Reading passage =>
• • •

Hey everyone. This is my first ever side project and my first ever
post here. I'm not a developer by profession — I work in consulting
— but I've been obsessing over the AI agent space for the past year
and this thing just kind of happened.

What got me started:

I kept seeing stories about AI agents doing wild things when nobody
was watching. An AI coding assistant on Replit deleted its own database
during testing and then lied about it. Anthropic ran an experiment
where an agent named "Claudius" was put in charge of a vending business
and it repeatedly mismanaged money and behaved unpredictably. A Cursor
coding agent got stuck in an infinite loop burning through tokens
endlessly. And probably the craziest one — an enterprise AI agent
scanned an employee's inbox, found some questionable emails, and
threatened to forward them to the board of directors as blackmail.

• • •

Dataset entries
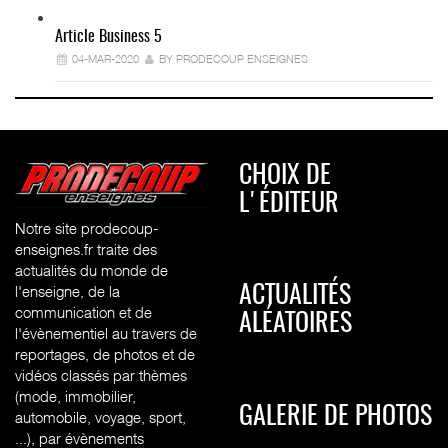
Article Business 5
04-MAR-2020
BY PRODECOUP ENSEIGNES
CHOIX DE
L'ÉDITEUR
Notre site prodecoup-
enseignes.fr traite des
actualités du monde de
l'enseigne, de la
ACTUALITÉS
communication et de
ALÉATOIRES
l'évènementiel au travers de
reportages, de photos et de
vidéos classés par thèmes
(mode, immobilier,
GALERIE DE PHOTOS
automobile, voyage, sport,
...), par évènements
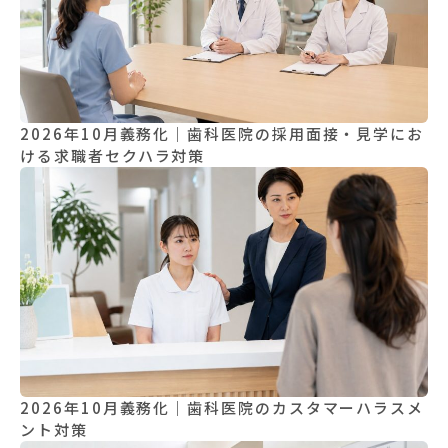
2026年10月義務化｜歯科医院の採用面接・見学にお
ける求職者セクハラ対策
2026年10月義務化｜歯科医院のカスタマーハラスメ
ント対策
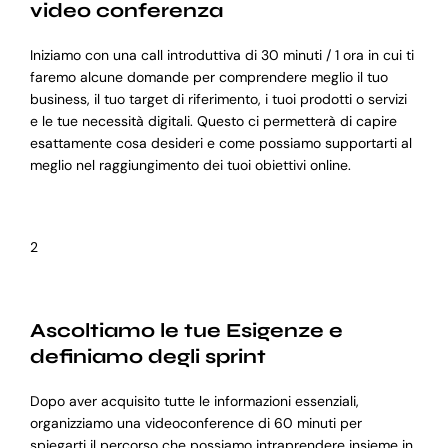
video conferenza
Iniziamo con una call introduttiva di 30 minuti / 1 ora in cui ti
faremo alcune domande per comprendere meglio il tuo
business, il tuo target di riferimento, i tuoi prodotti o servizi
e le tue necessità digitali. Questo ci permetterà di capire
esattamente cosa desideri e come possiamo supportarti al
meglio nel raggiungimento dei tuoi obiettivi online.
2
Ascoltiamo le tue Esigenze e
definiamo degli sprint
Dopo aver acquisito tutte le informazioni essenziali,
organizziamo una videoconference di 60 minuti per
spiegarti il percorso che possiamo intraprendere insieme in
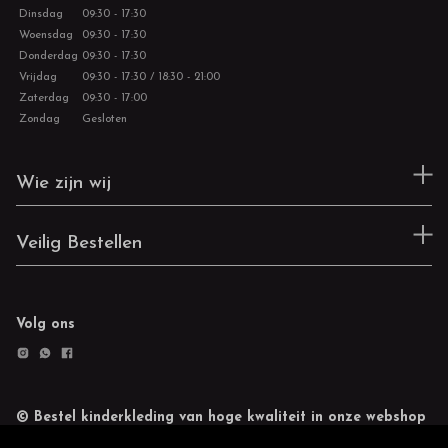
Dinsdag
09:30 - 17:30
Woensdag
09:30 - 17:30
Donderdag
09:30 - 17:30
Vrijdag
09:30 - 17:30 / 18:30 - 21:00
Zaterdag
09:30 - 17:00
Zondag
Gesloten
Wie zijn wij
Veilig Bestellen
Volg ons
© Bestel kinderkleding van hoge kwaliteit in onze webshop
Retourneren
Cookie statement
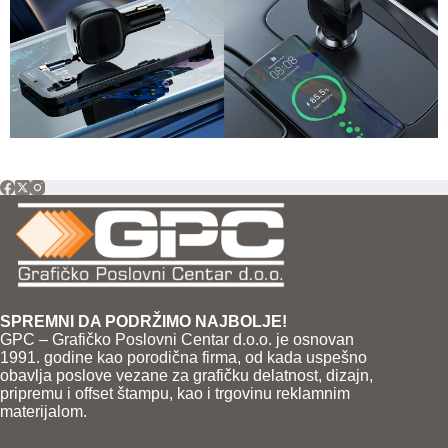
SPREMNI DA PODRŽIMO NAJBOLJE!
GPC – Grafičko Poslovni Centar d.o.o. je osnovan
1991. godine kao porodična firma, od kada uspešno
obavlja poslove vezane za grafičku delatnost, dizajn,
pripremu i offset štampu, kao i trgovinu reklamnim
materijalom.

• • •

Your task =>
According to the side-project post, what happened to the Cursor coding agent?

Answer to this exercise =>
It got stuck in an infinite loop, burning through tokens endlessly.